Each system/library has certain limitations and necessities in the use of them. All we are trying to say is that JavaSpaces has no live code use. So anything about "code" in objects, is not touchable. Again, this is why I created my griddle project. During the development of the JavaSpaces05 spec, there was this exact kind of discussion. So, I created griddle to give people something to play with and see how it might be used. Didn't get a lick of interest in such capabilities really, so I'm not sure how to weigh your assertive arguments for such things against what the community has historically done.

I could easily make a simple annotation library which does what I'm advocating for people automatically by lazily creating a transfer object
for a POJO or JavaBean, and that could live outside the specification.
I just think it makes good sense to have that live inside the
specification where such an extra library and logic are not always
needed. I guess both things could live there though. An annotation
library and the abiltiy to do more; this would allow many different
uses and not lock folks into a single pattern by allowing pure
transfer objects to be created without one needing to handle this
logic manually, TO->BO and BO->TO, and also allow for those small
and specific BOs in a given system to be used as both when needed.
My view is that separating a TO from a BO because of a "transfer" systems requirements, is exactly the right thing to do. Creating a layer of abstraction in the application software to keep an external system from impacting the applications architecture is a good practice is it not?

For an HTTP web server resident servlet, would you have HTTP Request and Response objects running around inside your application, or would they only be visible at a particular interface?

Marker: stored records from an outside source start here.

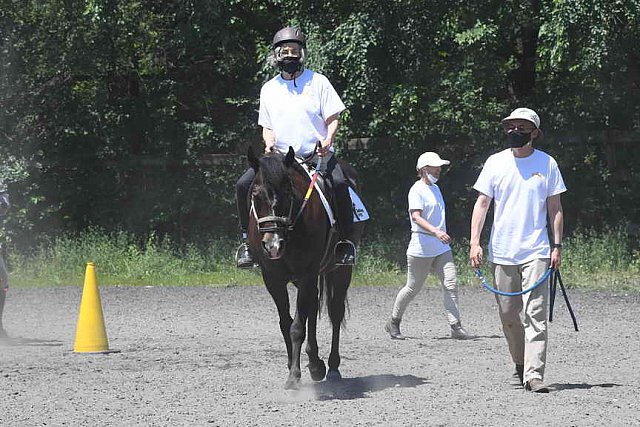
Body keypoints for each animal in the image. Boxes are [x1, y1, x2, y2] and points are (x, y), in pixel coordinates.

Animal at [246, 145, 362, 390]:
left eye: (288, 193)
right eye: (255, 195)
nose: (273, 245)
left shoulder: (307, 272)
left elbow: (297, 327)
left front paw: (294, 376)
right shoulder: (272, 278)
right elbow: (286, 324)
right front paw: (295, 366)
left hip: (340, 270)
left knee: (335, 312)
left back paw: (332, 367)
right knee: (312, 307)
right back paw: (315, 364)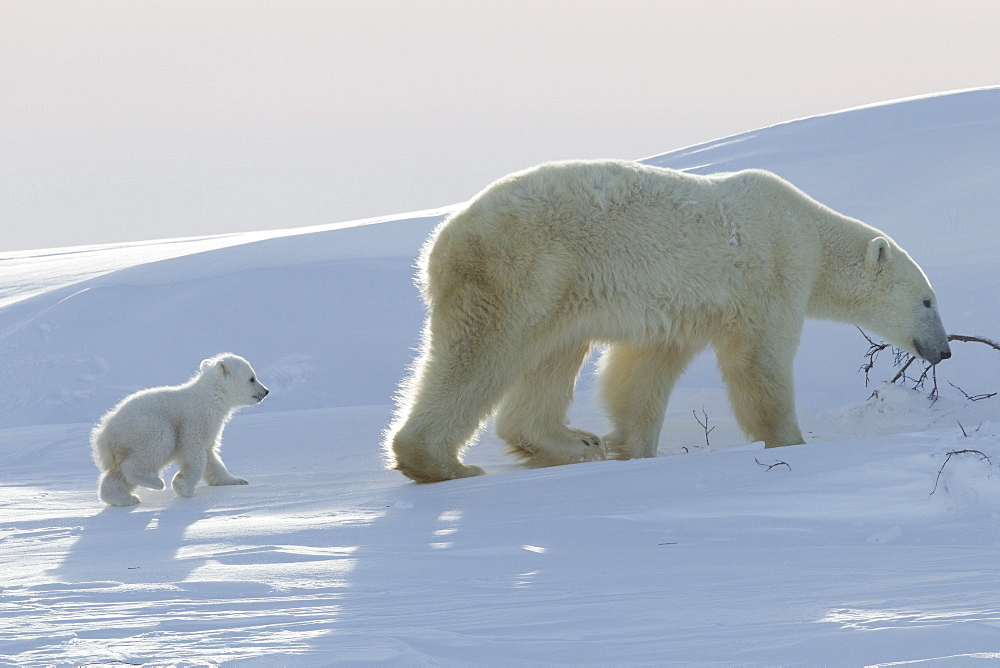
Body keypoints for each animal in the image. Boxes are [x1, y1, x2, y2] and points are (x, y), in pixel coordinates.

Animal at [384, 162, 952, 486]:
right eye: (928, 301)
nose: (945, 350)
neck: (812, 228)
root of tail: (441, 239)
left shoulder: (680, 312)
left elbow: (642, 371)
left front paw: (632, 449)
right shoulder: (774, 268)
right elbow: (759, 361)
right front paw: (791, 443)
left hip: (560, 285)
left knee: (554, 352)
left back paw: (575, 443)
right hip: (522, 268)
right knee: (483, 353)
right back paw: (443, 463)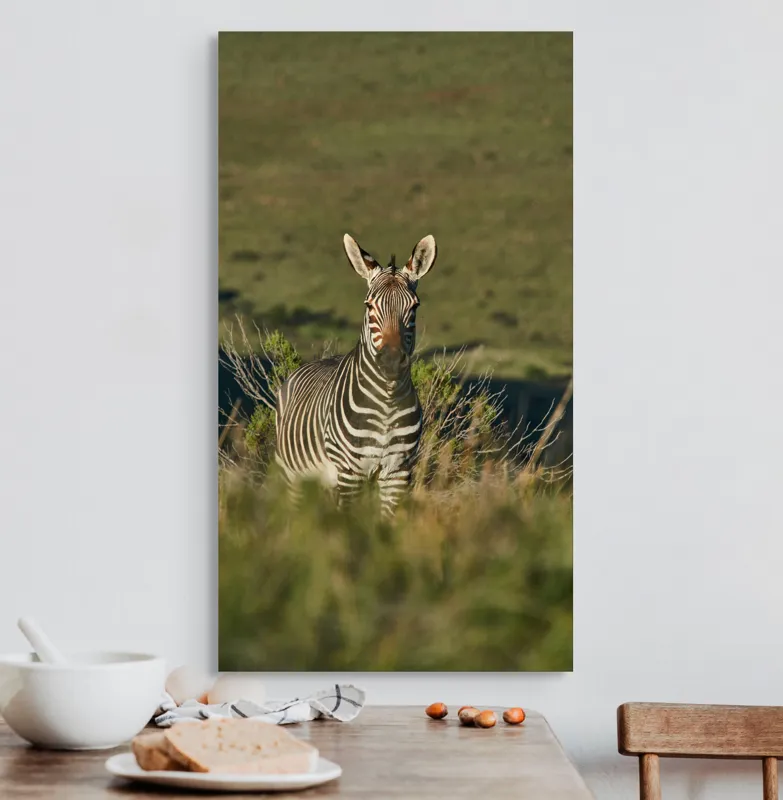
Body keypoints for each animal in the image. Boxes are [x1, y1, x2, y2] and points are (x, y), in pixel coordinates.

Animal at [274, 233, 437, 515]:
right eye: (369, 306)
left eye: (414, 307)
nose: (391, 361)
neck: (387, 402)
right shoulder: (351, 472)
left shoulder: (398, 472)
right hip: (294, 476)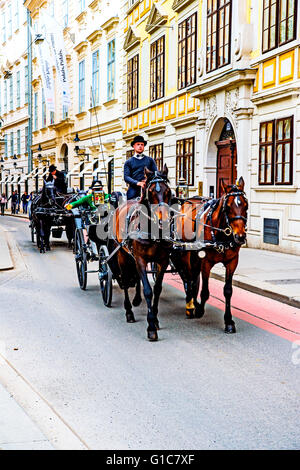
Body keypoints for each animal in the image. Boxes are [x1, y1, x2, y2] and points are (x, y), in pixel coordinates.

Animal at [113, 166, 172, 342]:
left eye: (168, 191)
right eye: (151, 191)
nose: (163, 220)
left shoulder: (162, 261)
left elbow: (157, 289)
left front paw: (155, 319)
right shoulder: (140, 259)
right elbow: (148, 290)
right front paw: (151, 326)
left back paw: (137, 300)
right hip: (122, 255)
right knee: (126, 281)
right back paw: (129, 312)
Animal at [172, 177, 247, 334]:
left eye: (246, 205)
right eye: (228, 207)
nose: (240, 236)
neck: (221, 234)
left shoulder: (232, 262)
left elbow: (228, 290)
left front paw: (228, 321)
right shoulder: (205, 261)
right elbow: (205, 291)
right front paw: (199, 309)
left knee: (193, 278)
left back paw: (193, 301)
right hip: (186, 252)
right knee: (188, 276)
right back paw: (190, 304)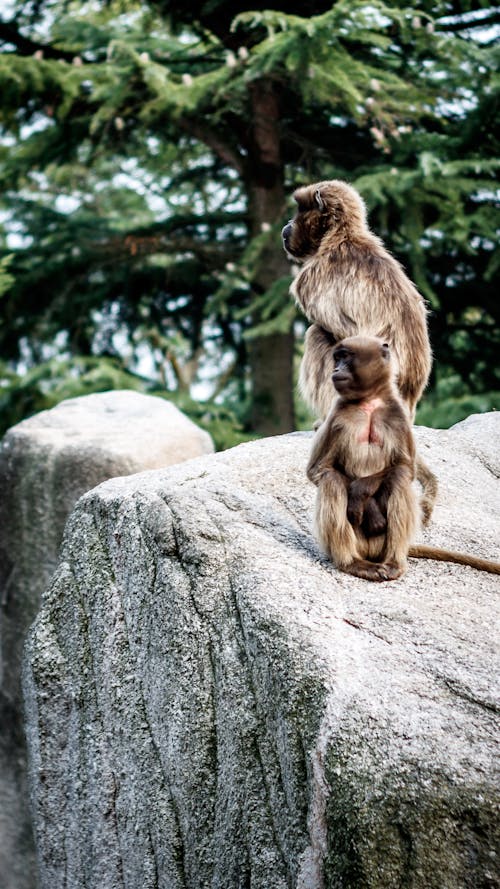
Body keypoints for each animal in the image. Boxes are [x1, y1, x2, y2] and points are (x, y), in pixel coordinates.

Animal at [282, 181, 438, 528]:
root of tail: (407, 403)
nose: (285, 227)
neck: (341, 237)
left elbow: (345, 336)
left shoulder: (313, 275)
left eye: (299, 211)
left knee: (317, 335)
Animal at [308, 336, 500, 580]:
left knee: (398, 479)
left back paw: (393, 562)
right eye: (338, 357)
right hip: (357, 542)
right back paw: (352, 563)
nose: (336, 370)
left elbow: (405, 468)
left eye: (346, 357)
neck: (369, 402)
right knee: (331, 480)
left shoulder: (398, 417)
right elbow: (319, 469)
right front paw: (368, 507)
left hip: (381, 543)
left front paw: (362, 491)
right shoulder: (337, 416)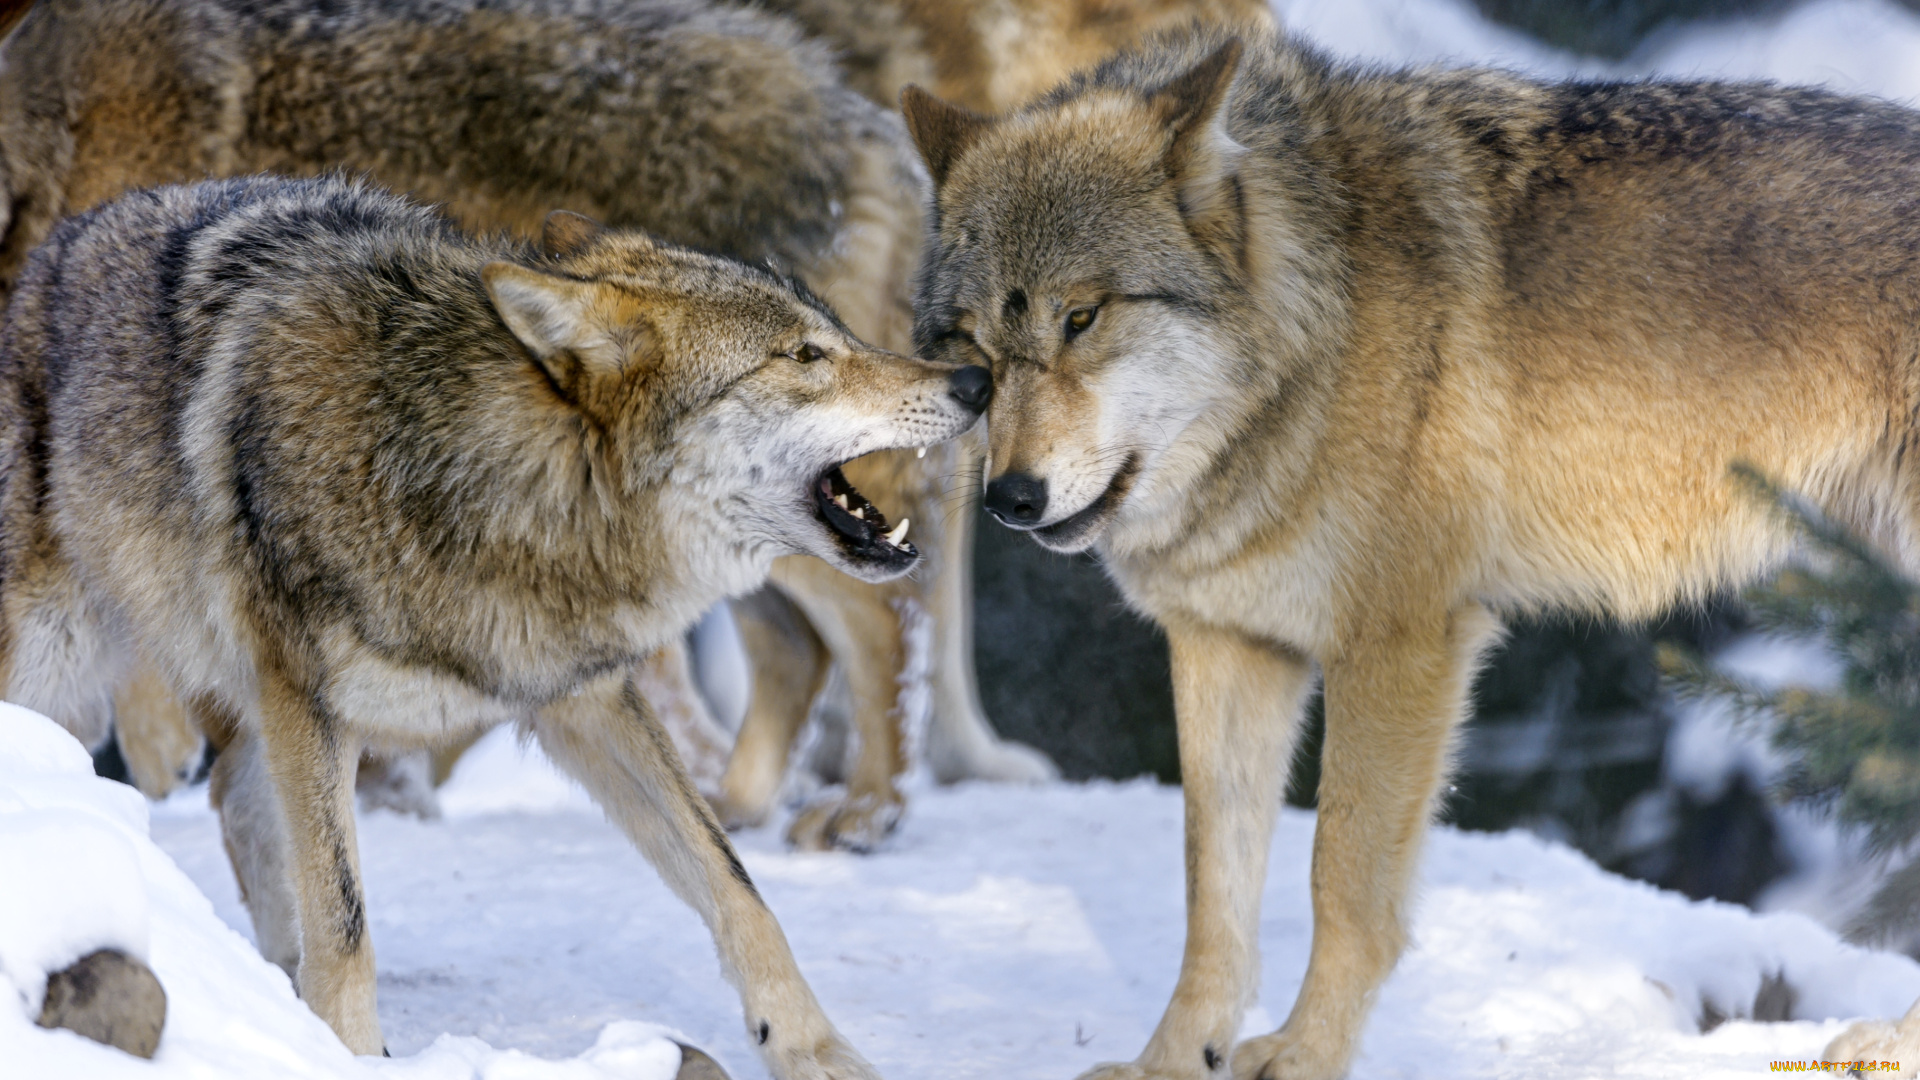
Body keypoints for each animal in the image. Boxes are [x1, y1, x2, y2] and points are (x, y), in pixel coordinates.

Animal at [0, 0, 1059, 845]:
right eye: (802, 353)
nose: (975, 383)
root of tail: (864, 117)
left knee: (889, 618)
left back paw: (866, 811)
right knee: (797, 652)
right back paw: (746, 805)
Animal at [0, 176, 990, 1068]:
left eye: (838, 332)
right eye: (803, 357)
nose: (978, 378)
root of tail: (48, 249)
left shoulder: (585, 700)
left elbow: (737, 885)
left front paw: (813, 1050)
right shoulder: (311, 710)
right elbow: (347, 925)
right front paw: (349, 1057)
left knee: (235, 811)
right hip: (58, 678)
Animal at [906, 21, 1920, 1076]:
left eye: (1082, 317)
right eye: (972, 350)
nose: (1010, 500)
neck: (1316, 339)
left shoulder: (1400, 647)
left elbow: (1342, 883)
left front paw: (1304, 1056)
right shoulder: (1227, 646)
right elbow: (1212, 899)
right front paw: (1172, 1062)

One can argue that is good or bad, but the real argument on whether something is good or bad should come down to a specific
use at a specific time within a specific design and not at some
high level argument of how it is always a good or bad thing.
Yes, by and large, you can make this kind of assertion. But practically, all kinds of architectural issues come into play with software because APIs are not arbitrary. Many have specific requirements for order of operations data types and behaviors (like hashCode() and equals()). I agree in principal with your argument about the issues, but I'm not sure why your argument is pulling away from the facts that exist so that we can focus on the issues that make it hard, or impossible to do that and still meet the same service level agreements that exist today with the existing JavaSpaces specification.

Live code in the JavaSpace would change everything.